Ancient 'Tumat' Puppy Recovered From Siberian Permafrost—Scientists Say Brain Is 'Well-Preserved'

After 12,400 years in the frozen soil of the Sakha Republic, a Siberian subject of the Russian Federation, a puppy has been thawed and bares its teeth for the first time since the Pleistocene.

The puppy, also known as the "Tumat Puppy" is suspected to be the remains of a pet from the time and was found alongside another about the same age. What distinguishes one from the other is the fact that the puppy in question has been found to have an extremely well-preserved brain, according to The Siberian Times. The two mummified canines were recovered from an area where humans are believed to have inhabited.

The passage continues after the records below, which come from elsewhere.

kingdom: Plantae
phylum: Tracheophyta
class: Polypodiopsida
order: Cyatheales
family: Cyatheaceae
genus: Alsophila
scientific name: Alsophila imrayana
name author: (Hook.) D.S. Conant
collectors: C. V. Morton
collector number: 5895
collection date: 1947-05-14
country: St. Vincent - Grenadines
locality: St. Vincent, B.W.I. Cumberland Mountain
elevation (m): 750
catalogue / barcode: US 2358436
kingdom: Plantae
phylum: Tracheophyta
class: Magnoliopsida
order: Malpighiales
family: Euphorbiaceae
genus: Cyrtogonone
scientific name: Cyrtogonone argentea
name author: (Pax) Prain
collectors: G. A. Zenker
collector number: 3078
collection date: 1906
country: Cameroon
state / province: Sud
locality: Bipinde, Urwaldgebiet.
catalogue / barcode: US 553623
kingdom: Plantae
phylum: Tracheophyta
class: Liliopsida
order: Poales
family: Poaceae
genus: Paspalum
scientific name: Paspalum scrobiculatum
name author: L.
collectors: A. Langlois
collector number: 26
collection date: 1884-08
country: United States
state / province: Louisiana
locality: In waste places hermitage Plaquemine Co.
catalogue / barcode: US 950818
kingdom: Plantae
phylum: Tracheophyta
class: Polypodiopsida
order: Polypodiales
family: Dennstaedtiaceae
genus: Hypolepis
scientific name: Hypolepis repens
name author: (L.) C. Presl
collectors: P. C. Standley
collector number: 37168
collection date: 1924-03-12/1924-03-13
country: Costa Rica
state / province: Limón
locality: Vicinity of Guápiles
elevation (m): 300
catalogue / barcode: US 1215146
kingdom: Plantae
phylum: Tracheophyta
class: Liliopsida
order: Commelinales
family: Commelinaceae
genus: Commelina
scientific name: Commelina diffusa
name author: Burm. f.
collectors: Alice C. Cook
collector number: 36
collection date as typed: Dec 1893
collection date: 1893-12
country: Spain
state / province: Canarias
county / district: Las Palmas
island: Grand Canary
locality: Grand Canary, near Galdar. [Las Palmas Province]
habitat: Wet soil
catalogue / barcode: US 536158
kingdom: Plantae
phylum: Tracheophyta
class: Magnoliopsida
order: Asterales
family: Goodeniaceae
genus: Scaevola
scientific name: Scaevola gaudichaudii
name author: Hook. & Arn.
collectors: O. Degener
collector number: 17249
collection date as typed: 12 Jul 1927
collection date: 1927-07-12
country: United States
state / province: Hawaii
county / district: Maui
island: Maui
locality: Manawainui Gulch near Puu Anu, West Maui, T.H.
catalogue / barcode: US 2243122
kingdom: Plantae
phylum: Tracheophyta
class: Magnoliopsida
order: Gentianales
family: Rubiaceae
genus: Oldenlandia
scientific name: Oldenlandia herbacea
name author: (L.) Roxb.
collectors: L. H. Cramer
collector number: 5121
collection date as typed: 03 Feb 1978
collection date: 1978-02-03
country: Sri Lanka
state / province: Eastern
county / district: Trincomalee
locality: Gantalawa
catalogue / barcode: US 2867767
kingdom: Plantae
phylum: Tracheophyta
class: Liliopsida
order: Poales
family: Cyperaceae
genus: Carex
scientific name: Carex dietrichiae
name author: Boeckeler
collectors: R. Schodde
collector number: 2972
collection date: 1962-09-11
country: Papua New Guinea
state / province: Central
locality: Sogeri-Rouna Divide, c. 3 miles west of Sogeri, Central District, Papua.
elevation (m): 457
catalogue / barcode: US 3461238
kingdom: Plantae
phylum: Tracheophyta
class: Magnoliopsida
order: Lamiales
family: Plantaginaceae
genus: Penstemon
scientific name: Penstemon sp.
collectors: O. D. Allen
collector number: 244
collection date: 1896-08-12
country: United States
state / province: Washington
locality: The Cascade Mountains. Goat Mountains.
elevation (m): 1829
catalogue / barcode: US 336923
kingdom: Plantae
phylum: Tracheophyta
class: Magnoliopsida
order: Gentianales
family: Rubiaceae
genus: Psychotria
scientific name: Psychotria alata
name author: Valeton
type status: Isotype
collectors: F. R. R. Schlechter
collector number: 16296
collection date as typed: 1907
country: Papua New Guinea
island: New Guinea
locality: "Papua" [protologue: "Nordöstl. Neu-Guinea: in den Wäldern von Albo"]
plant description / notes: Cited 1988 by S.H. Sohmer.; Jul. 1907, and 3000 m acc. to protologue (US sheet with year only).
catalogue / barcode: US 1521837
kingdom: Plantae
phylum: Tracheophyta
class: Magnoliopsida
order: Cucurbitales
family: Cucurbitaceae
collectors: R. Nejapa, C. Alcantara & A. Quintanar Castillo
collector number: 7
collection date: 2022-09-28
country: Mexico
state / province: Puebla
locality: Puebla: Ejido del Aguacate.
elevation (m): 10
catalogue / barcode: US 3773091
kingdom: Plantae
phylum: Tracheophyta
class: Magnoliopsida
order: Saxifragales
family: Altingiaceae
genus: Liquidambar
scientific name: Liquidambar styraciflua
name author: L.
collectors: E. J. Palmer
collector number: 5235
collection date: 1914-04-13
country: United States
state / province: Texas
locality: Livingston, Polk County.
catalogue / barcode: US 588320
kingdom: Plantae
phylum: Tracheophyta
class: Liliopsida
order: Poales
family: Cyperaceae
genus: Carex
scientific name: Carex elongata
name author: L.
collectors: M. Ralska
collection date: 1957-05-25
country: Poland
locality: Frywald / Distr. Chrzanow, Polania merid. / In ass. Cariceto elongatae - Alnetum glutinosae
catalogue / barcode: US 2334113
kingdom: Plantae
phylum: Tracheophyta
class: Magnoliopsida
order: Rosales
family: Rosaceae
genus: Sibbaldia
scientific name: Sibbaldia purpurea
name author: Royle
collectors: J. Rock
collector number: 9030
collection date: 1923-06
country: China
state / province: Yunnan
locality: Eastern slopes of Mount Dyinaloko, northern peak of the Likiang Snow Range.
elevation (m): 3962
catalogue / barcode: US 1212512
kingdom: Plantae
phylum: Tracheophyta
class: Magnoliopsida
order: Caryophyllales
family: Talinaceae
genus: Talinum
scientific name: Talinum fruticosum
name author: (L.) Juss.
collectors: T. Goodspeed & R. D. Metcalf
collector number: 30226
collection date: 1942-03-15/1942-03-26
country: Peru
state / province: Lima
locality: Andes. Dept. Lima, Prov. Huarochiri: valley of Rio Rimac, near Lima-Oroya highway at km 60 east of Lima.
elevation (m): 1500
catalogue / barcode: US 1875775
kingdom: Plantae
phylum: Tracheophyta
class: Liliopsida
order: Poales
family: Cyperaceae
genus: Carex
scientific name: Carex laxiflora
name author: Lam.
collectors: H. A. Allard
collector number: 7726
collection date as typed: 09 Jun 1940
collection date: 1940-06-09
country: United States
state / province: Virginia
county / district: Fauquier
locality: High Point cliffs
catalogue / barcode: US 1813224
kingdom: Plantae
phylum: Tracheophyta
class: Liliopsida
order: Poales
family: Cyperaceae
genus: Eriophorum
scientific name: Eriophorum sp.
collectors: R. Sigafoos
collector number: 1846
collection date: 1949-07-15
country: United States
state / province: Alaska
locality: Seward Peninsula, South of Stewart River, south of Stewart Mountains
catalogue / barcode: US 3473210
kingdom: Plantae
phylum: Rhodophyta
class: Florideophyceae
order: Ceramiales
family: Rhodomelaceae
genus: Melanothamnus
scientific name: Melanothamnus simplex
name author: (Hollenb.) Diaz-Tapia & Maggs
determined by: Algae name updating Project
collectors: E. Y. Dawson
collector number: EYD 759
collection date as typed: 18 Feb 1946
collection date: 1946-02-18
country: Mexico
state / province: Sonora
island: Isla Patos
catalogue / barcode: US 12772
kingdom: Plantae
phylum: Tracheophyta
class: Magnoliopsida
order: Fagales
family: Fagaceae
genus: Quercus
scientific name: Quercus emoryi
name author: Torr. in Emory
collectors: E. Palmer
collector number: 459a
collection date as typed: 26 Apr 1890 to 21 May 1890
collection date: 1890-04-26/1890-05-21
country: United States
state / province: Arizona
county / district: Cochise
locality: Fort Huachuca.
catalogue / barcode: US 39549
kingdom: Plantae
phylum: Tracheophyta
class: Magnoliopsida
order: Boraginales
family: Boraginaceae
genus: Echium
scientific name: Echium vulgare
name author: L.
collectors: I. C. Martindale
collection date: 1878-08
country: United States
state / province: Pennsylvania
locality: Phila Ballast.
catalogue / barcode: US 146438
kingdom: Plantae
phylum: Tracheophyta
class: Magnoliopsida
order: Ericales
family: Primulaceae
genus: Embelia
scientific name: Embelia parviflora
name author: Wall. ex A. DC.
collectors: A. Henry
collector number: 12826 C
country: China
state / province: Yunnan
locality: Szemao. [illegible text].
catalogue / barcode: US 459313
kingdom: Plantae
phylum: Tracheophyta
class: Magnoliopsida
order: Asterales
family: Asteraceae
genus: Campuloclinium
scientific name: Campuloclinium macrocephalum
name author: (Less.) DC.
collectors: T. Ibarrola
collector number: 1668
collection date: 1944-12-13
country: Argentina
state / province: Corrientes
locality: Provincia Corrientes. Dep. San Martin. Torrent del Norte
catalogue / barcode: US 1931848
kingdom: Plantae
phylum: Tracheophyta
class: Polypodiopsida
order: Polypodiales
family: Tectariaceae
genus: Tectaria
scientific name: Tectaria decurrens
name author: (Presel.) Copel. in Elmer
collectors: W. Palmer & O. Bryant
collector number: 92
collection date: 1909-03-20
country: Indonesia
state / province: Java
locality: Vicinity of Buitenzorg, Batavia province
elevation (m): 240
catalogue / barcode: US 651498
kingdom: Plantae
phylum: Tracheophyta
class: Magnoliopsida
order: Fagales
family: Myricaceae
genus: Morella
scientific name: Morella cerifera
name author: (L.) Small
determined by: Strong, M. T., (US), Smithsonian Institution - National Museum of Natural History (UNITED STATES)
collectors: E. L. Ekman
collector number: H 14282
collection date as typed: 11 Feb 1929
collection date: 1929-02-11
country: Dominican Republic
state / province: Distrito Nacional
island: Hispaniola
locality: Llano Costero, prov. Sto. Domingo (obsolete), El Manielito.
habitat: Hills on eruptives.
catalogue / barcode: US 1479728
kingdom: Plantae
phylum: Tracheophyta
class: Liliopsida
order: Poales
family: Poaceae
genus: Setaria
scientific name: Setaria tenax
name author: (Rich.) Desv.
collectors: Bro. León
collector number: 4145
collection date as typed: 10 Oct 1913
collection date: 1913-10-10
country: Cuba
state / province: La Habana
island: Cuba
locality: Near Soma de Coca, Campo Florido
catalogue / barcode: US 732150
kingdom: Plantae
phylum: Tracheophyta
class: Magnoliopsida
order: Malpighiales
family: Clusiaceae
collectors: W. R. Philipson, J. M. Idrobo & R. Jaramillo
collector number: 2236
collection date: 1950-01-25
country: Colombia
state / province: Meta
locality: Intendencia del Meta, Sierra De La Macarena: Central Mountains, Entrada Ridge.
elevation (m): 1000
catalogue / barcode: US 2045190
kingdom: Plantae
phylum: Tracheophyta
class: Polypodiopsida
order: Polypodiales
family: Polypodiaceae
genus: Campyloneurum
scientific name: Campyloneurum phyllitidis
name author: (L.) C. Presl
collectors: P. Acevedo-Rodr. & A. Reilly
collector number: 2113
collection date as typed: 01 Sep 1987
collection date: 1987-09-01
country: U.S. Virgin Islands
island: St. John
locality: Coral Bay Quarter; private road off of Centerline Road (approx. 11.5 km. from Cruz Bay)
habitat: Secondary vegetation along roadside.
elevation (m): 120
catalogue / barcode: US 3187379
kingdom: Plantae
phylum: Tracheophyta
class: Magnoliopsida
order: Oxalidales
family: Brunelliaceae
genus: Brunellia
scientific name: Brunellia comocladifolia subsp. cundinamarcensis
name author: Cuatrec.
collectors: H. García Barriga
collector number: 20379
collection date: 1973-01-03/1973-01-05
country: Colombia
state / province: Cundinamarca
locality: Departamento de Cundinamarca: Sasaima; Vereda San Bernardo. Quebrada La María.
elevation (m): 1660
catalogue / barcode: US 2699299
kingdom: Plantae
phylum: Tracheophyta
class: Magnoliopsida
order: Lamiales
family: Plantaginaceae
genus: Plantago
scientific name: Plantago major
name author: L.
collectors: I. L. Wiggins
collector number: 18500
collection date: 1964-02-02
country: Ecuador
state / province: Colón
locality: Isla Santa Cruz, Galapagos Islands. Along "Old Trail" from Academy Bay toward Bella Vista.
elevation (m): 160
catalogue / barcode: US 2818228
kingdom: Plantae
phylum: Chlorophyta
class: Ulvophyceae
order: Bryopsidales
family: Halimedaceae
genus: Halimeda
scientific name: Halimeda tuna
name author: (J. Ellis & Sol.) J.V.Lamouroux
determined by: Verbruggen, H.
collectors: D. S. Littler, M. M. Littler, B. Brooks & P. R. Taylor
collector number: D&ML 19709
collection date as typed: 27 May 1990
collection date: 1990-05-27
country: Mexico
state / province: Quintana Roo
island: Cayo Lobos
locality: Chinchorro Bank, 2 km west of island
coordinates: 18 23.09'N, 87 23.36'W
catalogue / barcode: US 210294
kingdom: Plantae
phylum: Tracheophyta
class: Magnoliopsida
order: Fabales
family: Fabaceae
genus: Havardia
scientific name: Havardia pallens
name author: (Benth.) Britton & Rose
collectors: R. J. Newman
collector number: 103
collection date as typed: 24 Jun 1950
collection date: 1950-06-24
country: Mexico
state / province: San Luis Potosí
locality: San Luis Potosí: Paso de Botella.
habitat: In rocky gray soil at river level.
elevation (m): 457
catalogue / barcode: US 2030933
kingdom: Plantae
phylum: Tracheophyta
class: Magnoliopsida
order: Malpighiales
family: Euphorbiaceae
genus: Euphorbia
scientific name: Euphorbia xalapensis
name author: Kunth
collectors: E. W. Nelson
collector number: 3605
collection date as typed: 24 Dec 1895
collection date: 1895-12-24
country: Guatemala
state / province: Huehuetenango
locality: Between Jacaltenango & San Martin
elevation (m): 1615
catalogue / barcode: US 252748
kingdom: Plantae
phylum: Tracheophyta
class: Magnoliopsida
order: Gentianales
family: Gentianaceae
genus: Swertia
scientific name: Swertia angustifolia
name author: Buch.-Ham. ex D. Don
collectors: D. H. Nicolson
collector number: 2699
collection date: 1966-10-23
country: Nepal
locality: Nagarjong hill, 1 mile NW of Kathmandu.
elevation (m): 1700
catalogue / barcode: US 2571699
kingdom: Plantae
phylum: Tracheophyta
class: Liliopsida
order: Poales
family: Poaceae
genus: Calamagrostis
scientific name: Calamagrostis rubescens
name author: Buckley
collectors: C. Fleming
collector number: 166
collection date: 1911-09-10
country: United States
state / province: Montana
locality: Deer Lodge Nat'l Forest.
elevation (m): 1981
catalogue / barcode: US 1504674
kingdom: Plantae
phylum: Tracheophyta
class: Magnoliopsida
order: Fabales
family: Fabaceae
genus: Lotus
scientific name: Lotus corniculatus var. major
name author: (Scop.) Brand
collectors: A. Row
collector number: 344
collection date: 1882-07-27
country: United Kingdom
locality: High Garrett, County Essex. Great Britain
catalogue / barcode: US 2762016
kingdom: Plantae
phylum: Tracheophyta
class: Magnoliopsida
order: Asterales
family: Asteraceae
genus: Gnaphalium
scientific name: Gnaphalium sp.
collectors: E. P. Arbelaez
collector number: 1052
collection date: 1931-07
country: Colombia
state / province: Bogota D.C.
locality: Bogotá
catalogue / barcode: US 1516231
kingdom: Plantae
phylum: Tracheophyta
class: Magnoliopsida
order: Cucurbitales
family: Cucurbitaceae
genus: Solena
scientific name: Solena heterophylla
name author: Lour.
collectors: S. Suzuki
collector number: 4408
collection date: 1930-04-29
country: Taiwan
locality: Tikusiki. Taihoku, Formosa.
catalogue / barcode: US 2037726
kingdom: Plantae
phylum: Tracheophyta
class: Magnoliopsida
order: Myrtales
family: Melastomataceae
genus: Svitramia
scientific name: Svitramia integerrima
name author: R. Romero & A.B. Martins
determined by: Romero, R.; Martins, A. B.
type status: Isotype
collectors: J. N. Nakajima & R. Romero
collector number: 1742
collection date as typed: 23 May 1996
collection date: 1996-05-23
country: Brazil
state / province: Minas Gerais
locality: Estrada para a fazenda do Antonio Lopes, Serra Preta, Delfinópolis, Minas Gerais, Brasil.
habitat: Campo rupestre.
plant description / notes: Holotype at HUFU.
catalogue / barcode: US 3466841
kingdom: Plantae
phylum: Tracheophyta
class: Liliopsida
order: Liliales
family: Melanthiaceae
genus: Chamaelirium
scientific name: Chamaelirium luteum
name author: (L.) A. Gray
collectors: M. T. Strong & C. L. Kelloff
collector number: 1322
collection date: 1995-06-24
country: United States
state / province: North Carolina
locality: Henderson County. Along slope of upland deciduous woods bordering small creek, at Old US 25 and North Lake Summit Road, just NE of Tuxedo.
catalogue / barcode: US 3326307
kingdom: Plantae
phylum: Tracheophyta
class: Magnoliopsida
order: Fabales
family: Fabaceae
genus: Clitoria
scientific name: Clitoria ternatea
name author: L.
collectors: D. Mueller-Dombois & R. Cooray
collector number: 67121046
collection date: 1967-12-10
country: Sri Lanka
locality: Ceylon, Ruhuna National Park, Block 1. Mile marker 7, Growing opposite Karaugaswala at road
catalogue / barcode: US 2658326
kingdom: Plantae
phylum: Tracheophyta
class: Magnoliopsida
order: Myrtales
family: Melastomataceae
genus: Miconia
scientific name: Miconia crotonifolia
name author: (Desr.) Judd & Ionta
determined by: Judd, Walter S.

In fact, almost all the tissue from the puppy is in remarkable condition considering the age, and scientists have permafrost to thank for that. Permafrost is essentially moisture-heavy soil that is frozen year-around and sometimes doesn't thaw for thousands of years. These conditions are perfect for archaeology and paleontology because they can preserve organic matter strikingly well. A previous example of this is that of a 40,000-year-old mammoth recovered, and was said to have "oozed fresh blood," according to LiveScience, when pulled from the ground. The amount scientists can learn from ice mummies reveals intimate details about the life and death of our ancestors and animals that walked the earth in prehistoric times.

One of the researchers involved in researching the Pleistocene puppies is Hwang Woo-suk, a South Korean scientist interested in cloning animals recovered from permafrost, such as mammoths and now the ancient puppies.

Before the autopsy began, scientists carefully used combs to clean the dirt from the puppy to reveal the fur beneath the filth.

Russian expert Dr Pavel Nikolsky, a research fellow of the Geological Institute, Moscow, told The Siberian Times the following.
"The carcass is preserved really very well. And one of the most important things is that the brain is preserved. The degree of preservation is about 70 to 80%. We will be able to say more precisely after it is extracted. For now we can see it on MRI scans. Of course, it has dried out somewhat, but the both parencephalon, cerebellum and pituitary gland are visible. We can say that this is the first time we have obtained the brain of a Pleistocene canid."
Nikolsky added that the puppy is also the first predator brain recovered from the era.
"Professor Hwang Woo-suk was also satisfied with the degree of preservation. He was very exсited. We examined the carcass thoroughly, palpated the soft tissues, searching for the areas preserved best of all. As a result, he took the samples from the skin, muscles and ear cartilage."
Here comes the sad part for the puppy-lovers out there; The puppies are believed to have died in a landslide. It breaks the heart to imagine, but that's possibly how they wound up mummified in Siberian permafrost unobstructed by the appetites of other carnivores.

And to make matters worse, researchers have reason to believe that the puppy belonged to someone as a pet. Evidence of animal butchering and fire indicate that humans inhabited the site at some point in time. Perhaps the puppies were being raised to aid in hunting, but this has not been confirmed on account of the fact that research hasn't progressed to this stage.

DNA tests indicate that the puppy is that of a relatively modern dog rather than a wolf. Further tests are required to confirm this, considering that dogs and wolves were genetically quite similar at that time in history.

The autopsy can be viewed below and you can see how well-preserved the puppy is. The teeth and paws are the most striking characteristic of the mummy. Both attributes look remarkably healthy, as if the animal only recently died. The paws are large and indicate that if they had grown to adulthood, they may have been quite formidable in Pleistocene life.